Для меня же суть беседы не была секретом. Я знала, зачем герцог пришёл. Но всё же очень хотелось услышать, как именно он всё это изложит. Какими словами он обернёт свою цель.
Сразу после беседы герцог покинул дом — не попрощавшись, не обменявшись ни словом, ни взглядом. Только звук его шагов по каменному полу, скрип входной двери ознаменовал его уход.
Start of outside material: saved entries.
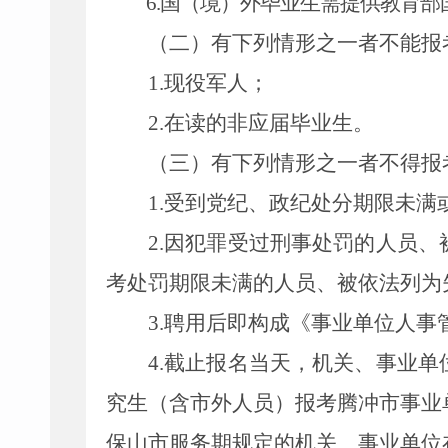
6.
国（境）外毕业生需提供教育部
（二）有下列
情形
之一
者不
能
报
1.
现役军人；
2.
在读的非应届毕业生。
（
三
）有下列
情形
之一
者不
得
报
1.
受到党纪、政纪处分期限未满
2.
因犯罪受过刑事处罚的人员、
考处罚期限未满的人员、被依法列为
3.
聘用后即构成《事业单位人事
4.
截止报名当天，机关、事业单
究生（含市外人员）报考腾冲市事业
保山市服务期规定的机关、事业单位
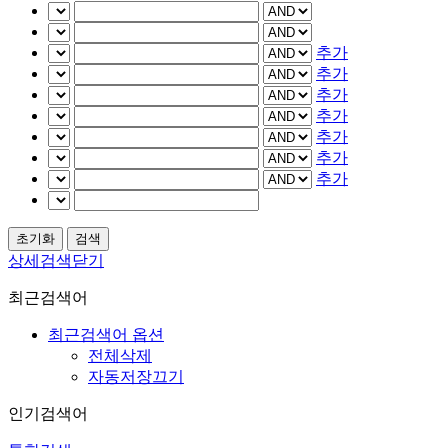
추가
추가
추가
추가
추가
추가
추가
상세검색닫기
최근검색어
최근검색어 옵션
전체삭제
자동저장끄기
인기검색어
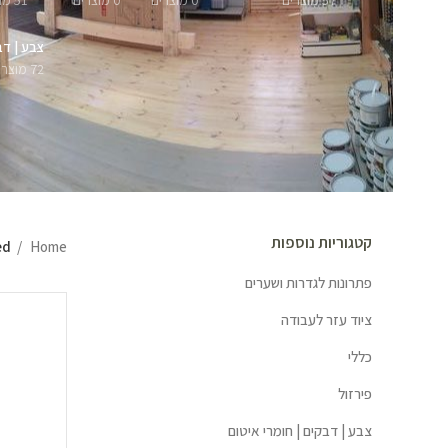
57 מוצרים
0 מוצרים
0 מוצרים
51 מוצרים
צבע | דב
72 מוצרים
קטגוריות נוספות
Home
ged
פתרונות לגדרות ושערים
ציוד עזר לעבודה
כללי
פירזול
צבע | דבקים | חומרי איטום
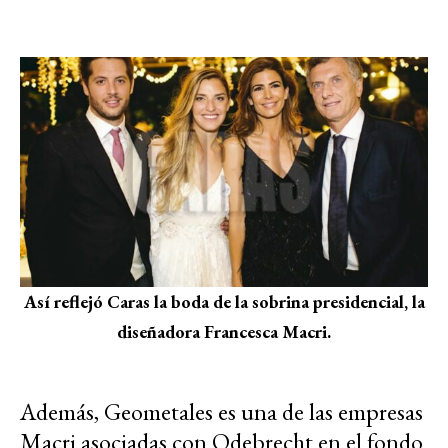
Así reflejó Caras la boda de la sobrina presidencial, la
diseñadora Francesca Macri.
Además, Geometales es una de las empresas
Macri asociadas con Odebrecht en el fondo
Отец вышел к нам в гостиную, где мы ждали — каждая в своих мыслях, в своём напряжении. Он выглядел уставшим, как будто с него сняли все доспехи, в которых он держался весь вечер. Такой же уставший, как Селия, опустившая плечи и взгляд. Такой же напряжённый, как мачеха, чьи пальцы дрожали, когда она протягивала ему кубок с подогретым вином. Любопытство кипело в ней, и только воспитание мешало задать вопросы прямо.
Отец сделал глоток, обвёл нас всех взглядом и наконец произнёс:
— Герцог сказал, что он назначен королём — лично — на этот ритуал. Он… убедился в воспитании наших дочерей. И предпочёл, чтобы магически одарённая сестра сделала свой «правильный выбор» во благо нашей семьи.
Само это предложение уже звучало как угроза. Но от волнения, мачеха не придавала значение выбранным словам.
— Но что это значит? Ему понравились наши девочки? Он так смотрел на Селию. — не унималась мачеха. Ей хотелось узнать подробности, а может и полный пересказ беседы. По ролям. — Это значит, герцог согласен на договорной брак с одной из дочерей. А также если мы хотим сохранить хорошие отношения с герцогом … я должен донести до своих дочерей … Что его светлость предпочел бы быть выбранным дочерью магически одаренной с большим потенциалом во славу его рода.
Отцу было крайне тяжело говорить это нам. Семей с духовной магией в крови крайне мало, почти не осталось, но наше не высокое положение в обществе почти гарантировало свободу выбора. И вот теперь, без подготовки он лишал одну из дочерей хоть малейшей свободы.